INSTRUCTIONS FOR THE TASK: Would you please retype, exactly, the lines of the listing below between the line with "Address correspondence and" and the line with "the Pap smear", inclusive?

DATASET section start

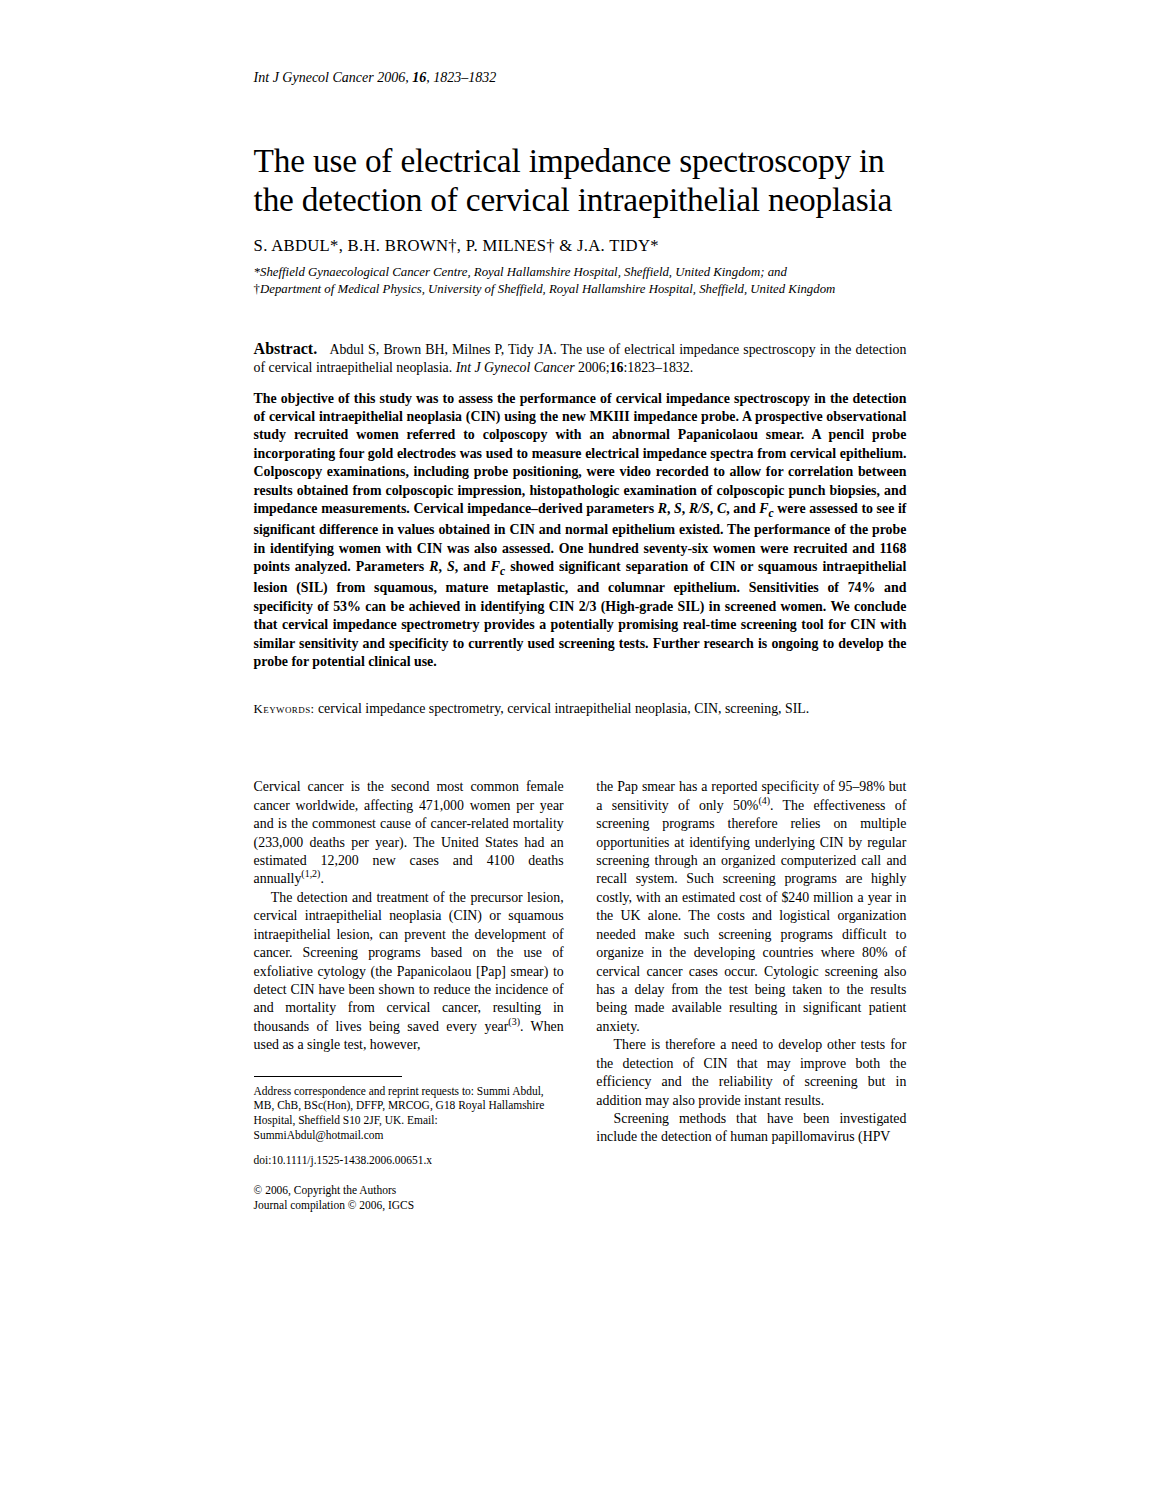Int J Gynecol Cancer 2006, 16, 1823–1832
The use of electrical impedance spectroscopy in
the detection of cervical intraepithelial neoplasia
S. ABDUL*, B.H. BROWN†, P. MILNES† & J.A. TIDY*
*Sheffield Gynaecological Cancer Centre, Royal Hallamshire Hospital, Sheffield, United Kingdom; and
†Department of Medical Physics, University of Sheffield, Royal Hallamshire Hospital, Sheffield, United Kingdom
Abstract. Abdul S, Brown BH, Milnes P, Tidy JA. The use of electrical impedance spectroscopy in the detection of cervical intraepithelial neoplasia. Int J Gynecol Cancer 2006;16:1823–1832.
The objective of this study was to assess the performance of cervical impedance spectroscopy in the detection of cervical intraepithelial neoplasia (CIN) using the new MKIII impedance probe. A prospective observational study recruited women referred to colposcopy with an abnormal Papanicolaou smear. A pencil probe incorporating four gold electrodes was used to measure electrical impedance spectra from cervical epithelium. Colposcopy examinations, including probe positioning, were video recorded to allow for correlation between results obtained from colposcopic impression, histopathologic examination of colposcopic punch biopsies, and impedance measurements. Cervical impedance–derived parameters R, S, R/S, C, and Fc were assessed to see if significant difference in values obtained in CIN and normal epithelium existed. The performance of the probe in identifying women with CIN was also assessed. One hundred seventy-six women were recruited and 1168 points analyzed. Parameters R, S, and Fc showed significant separation of CIN or squamous intraepithelial lesion (SIL) from squamous, mature metaplastic, and columnar epithelium. Sensitivities of 74% and specificity of 53% can be achieved in identifying CIN 2/3 (High-grade SIL) in screened women. We conclude that cervical impedance spectrometry provides a potentially promising real-time screening tool for CIN with similar sensitivity and specificity to currently used screening tests. Further research is ongoing to develop the probe for potential clinical use.
Keywords: cervical impedance spectrometry, cervical intraepithelial neoplasia, CIN, screening, SIL.
Cervical cancer is the second most common female cancer worldwide, affecting 471,000 women per year and is the commonest cause of cancer-related mortality (233,000 deaths per year). The United States had an estimated 12,200 new cases and 4100 deaths annually(1,2).
The detection and treatment of the precursor lesion, cervical intraepithelial neoplasia (CIN) or squamous intraepithelial lesion, can prevent the development of cancer. Screening programs based on the use of exfoliative cytology (the Papanicolaou [Pap] smear) to detect CIN have been shown to reduce the incidence of and mortality from cervical cancer, resulting in thousands of lives being saved every year(3). When used as a single test, however,
Address correspondence and reprint requests to: Summi Abdul, MB, ChB, BSc(Hon), DFFP, MRCOG, G18 Royal Hallamshire Hospital, Sheffield S10 2JF, UK. Email: SummiAbdul@hotmail.com
doi:10.1111/j.1525-1438.2006.00651.x
© 2006, Copyright the Authors
Journal compilation © 2006, IGCS
the Pap smear has a reported specificity of 95–98% but a sensitivity of only 50%(4). The effectiveness of screening programs therefore relies on multiple opportunities at identifying underlying CIN by regular screening through an organized computerized call and recall system. Such screening programs are highly costly, with an estimated cost of $240 million a year in the UK alone. The costs and logistical organization needed make such screening programs difficult to organize in the developing countries where 80% of cervical cancer cases occur. Cytologic screening also has a delay from the test being taken to the results being made available resulting in significant patient anxiety.
There is therefore a need to develop other tests for the detection of CIN that may improve both the efficiency and the reliability of screening but in addition may also provide instant results.
Screening methods that have been investigated include the detection of human papillomavirus (HPV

DATASET section end

OUTPUT FOR THIS EXERCISE:
Address correspondence and reprint requests to: Summi Abdul, MB, ChB, BSc(Hon), DFFP, MRCOG, G18 Royal Hallamshire Hospital, Sheffield S10 2JF, UK. Email: SummiAbdul@hotmail.com
doi:10.1111/j.1525-1438.2006.00651.x
© 2006, Copyright the Authors
Journal compilation © 2006, IGCS
the Pap smear has a reported specificity of 95–98% but a sensitivity of only 50%(4). The effectiveness of screening programs therefore relies on multiple opportunities at identifying underlying CIN by regular screening through an organized computerized call and recall system. Such screening programs are highly costly, with an estimated cost of $240 million a year in the UK alone. The costs and logistical organization needed make such screening programs difficult to organize in the developing countries where 80% of cervical cancer cases occur. Cytologic screening also has a delay from the test being taken to the results being made available resulting in significant patient anxiety.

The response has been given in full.